I’m hoping to talk more candidly about how I’m evaluating specific resources in dedicated essays, but for now, I want to just lay out a few big things I ask generally when someone wants to use my identity information these days:
- What are they using my information for?
- How will my identity information be displayed and categorized?
- What benefit am I supposed to receive for the use of my information?
- How is data being solicited and collected? What digital safety protections are in place for that process?
- How is the organizer securing my data? Are they aware of GDPR or CCPA and their responsibilities to users in Europe and California respectively? Is there a clearly stated, easy-to-use Forget Me process?
- In the event there is a Forget Me process in place, is it available to composers regardless of jurisdiction? (Can people not in Europe or California easily have their data deleted?)
- How fast can the organizer process general changes to identity information (that are NOT Forget Me requests)?
- Does the organizer retain control of the data from collection to publication to maintenance?
- Are other third parties involved, including companies/nonprofits/investors/etc.? What control do they have over my data?
- Are all parties aware of potential legal risks to listed composers? Does the organizer offer a statement or acknowledgment of potential and known risks to anyone considering granting use of their information?

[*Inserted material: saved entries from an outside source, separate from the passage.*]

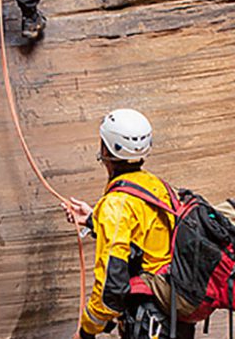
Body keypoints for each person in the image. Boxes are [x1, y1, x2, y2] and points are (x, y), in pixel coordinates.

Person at [63, 109, 195, 339]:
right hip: (174, 313)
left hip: (149, 323)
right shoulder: (156, 186)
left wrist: (86, 330)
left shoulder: (115, 204)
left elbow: (110, 290)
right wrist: (95, 220)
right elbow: (146, 234)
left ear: (106, 149)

- Does the organizer have a history in the DEI space, especially re: listing marginalized composers? Does that improve or lessen my confidence in this effort?
- Is this likely to benefit the organizer more or the composers? How do I feel about that?
So that’s part of where I’m headed on here this year. No promises on upload frequency—definitely not weekly—but I’ll publish things as they’re ready. Hopefully, some of it will be useful. And if the shitshow in my email inbox this month is any indicator . . . we’ve got a lot of nonsense to cover.
Until next time, stay safe, and don’t give your data out without asking questions. I’ll talk to y’all again soon.
*Just a note: my composition teachers haven’t been the ones pressuring me to go identity-first. Lots of those folks running databases and their own diversity initiatives have, though!